As well as tinkering with form, Chevalier weaves delicate connections between the stories. Cameo actors return to take centre stage, and vice versa. Clifford, the cheating husband in the opening piece, becomes the protagonist of the next, allowing us to see beyond the high-flying, womanising antagonist and discover a very ordinary bloke, struggling with his own disillusionment. It’s a courageous approach, and one that helps create a sense of cohesion, fleshes out the characters and – at its best – upsets our expectations.

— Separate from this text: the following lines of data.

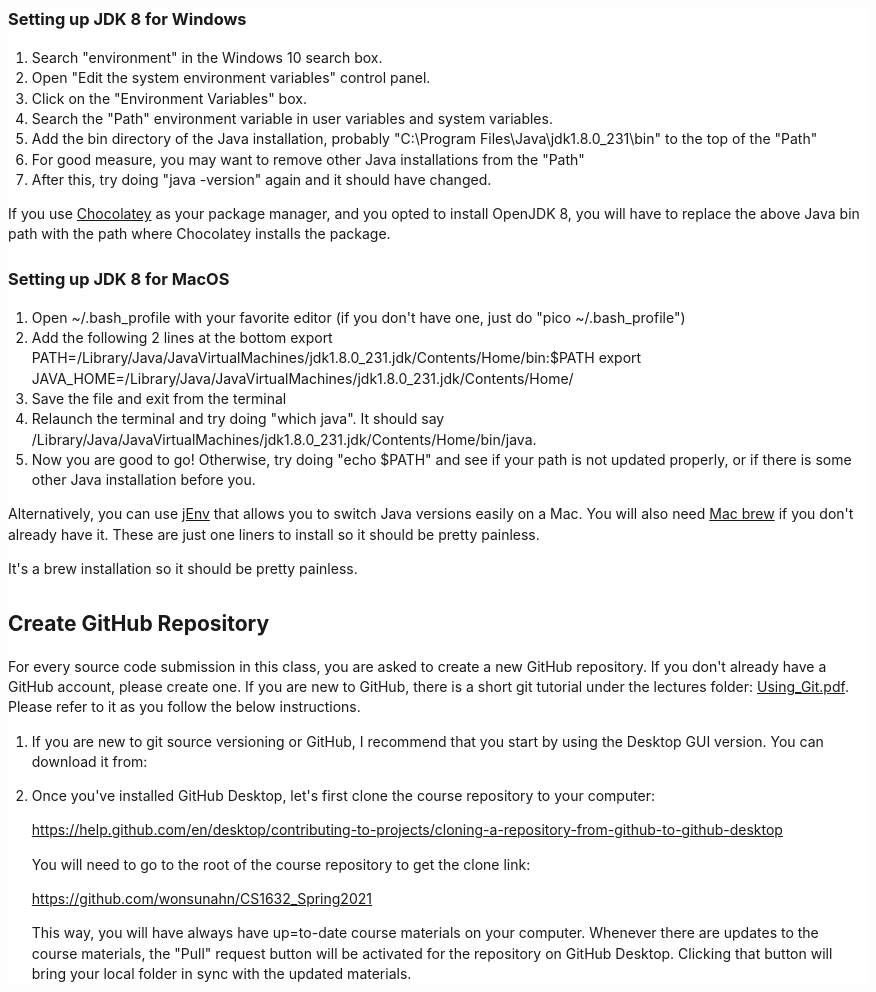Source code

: ### Setting up JDK 8 for Windows

1. Search "environment" in the Windows 10 search box.
2. Open "Edit the system environment variables" control panel.
3. Click on the "Environment Variables" box.
4. Search the "Path" environment variable in user variables and system variables.
5. Add the bin directory of the Java installation, probably "C:\Program Files\Java\jdk1.8.0_231\bin" to the top of the "Path"
6. For good measure, you may want to remove other Java installations from the "Path"
7. After this, try doing "java -version" again and it should have changed.

If you use [Chocolatey](https://chocolatey.org/) as your package manager, and you opted to install OpenJDK 8, you will have to replace the above Java bin path with the path where Chocolatey installs the package.

### Setting up JDK 8 for MacOS

1. Open ~/.bash_profile with your favorite editor (if you don't have one, just do "pico ~/.bash_profile")
2. Add the following 2 lines at the bottom
export PATH=/Library/Java/JavaVirtualMachines/jdk1.8.0_231.jdk/Contents/Home/bin:$PATH
export JAVA_HOME=/Library/Java/JavaVirtualMachines/jdk1.8.0_231.jdk/Contents/Home/
3. Save the file and exit from the terminal
4. Relaunch the terminal and try doing "which java".  It should say /Library/Java/JavaVirtualMachines/jdk1.8.0_231.jdk/Contents/Home/bin/java.
5. Now you are good to go!  Otherwise, try doing "echo $PATH" and see if your path is not updated properly, or if there is some other Java installation before you.

Alternatively, you can use [jEnv](https://www.jenv.be/) that allows you to switch Java versions easily on a Mac.  You will also need [Mac brew](https://brew.sh/) if you don't already have it.  These are just one liners to install so it should be pretty painless.

It's a brew installation so it should be pretty painless.

## Create GitHub Repository

For every source code submission in this class, you are asked to create a new
GitHub repository.  If you don't already have a GitHub account, please create
one.  If you are new to GitHub, there is a short git tutorial under the
lectures folder: [Using_Git.pdf](/lectures/Using_Git.pdf).  Please refer to it
as you follow the below instructions.

1. If you are new to git source versioning or GitHub, I recommend that you
start by using the Desktop GUI version.  You can download it from:

2. Once you've installed GitHub Desktop, let's first clone the course repository to your computer:

    https://help.github.com/en/desktop/contributing-to-projects/cloning-a-repository-from-github-to-github-desktop

    You will need to go to the root of the course repository to get the clone link:

    https://github.com/wonsunahn/CS1632_Spring2021

    This way, you will have always have up=to-date course materials on your
computer.  Whenever there are updates to the course materials, the "Pull"
request button will be activated for the repository on GitHub Desktop.  Clicking
that button will bring your local folder in sync with the updated materials.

And when this exploration of characters and relationships is done particularly well, the book delivers a potent emotional charge. This is the case in the stark portrayal of release from prison in Meant, and in the affecting narrative of a widow caring for her ageing father-in-law in 'Seeing the jane':


‘Who’s your closest relative?’ I asked when we were making the list of phone numbers.
‘You are. You’re my nest of kin.’
I heard nest although it’s unlikely he said it. You are my nest. The sound of shelter, like a hymn. We are a nest. Together we nest, the two of us, unconnected by blood, sex or gender. Our family has atrophied to the point where we need a lending library for more than books. I’d like to borrow one elderly veteran and one child for the long weekend please.


Once again, it’s easier to believe in these relationships, these people, because of the authenticity of the worlds through which they move. Permission To Lie is an apt title for this book, and not just because it hints at the deceit that runs through the stories and that, along with loneliness, emerges as the main theme. The title also fits because writing is one of the few professions where people have not only permission to lie, but almost an obligation to do so, especially in the name of verisimilitude – whatever is required to make the reader accompany the narrator into their fabricated world and believe. And that’s what Chevalier achieves in this wide-ranging and satisfying collection.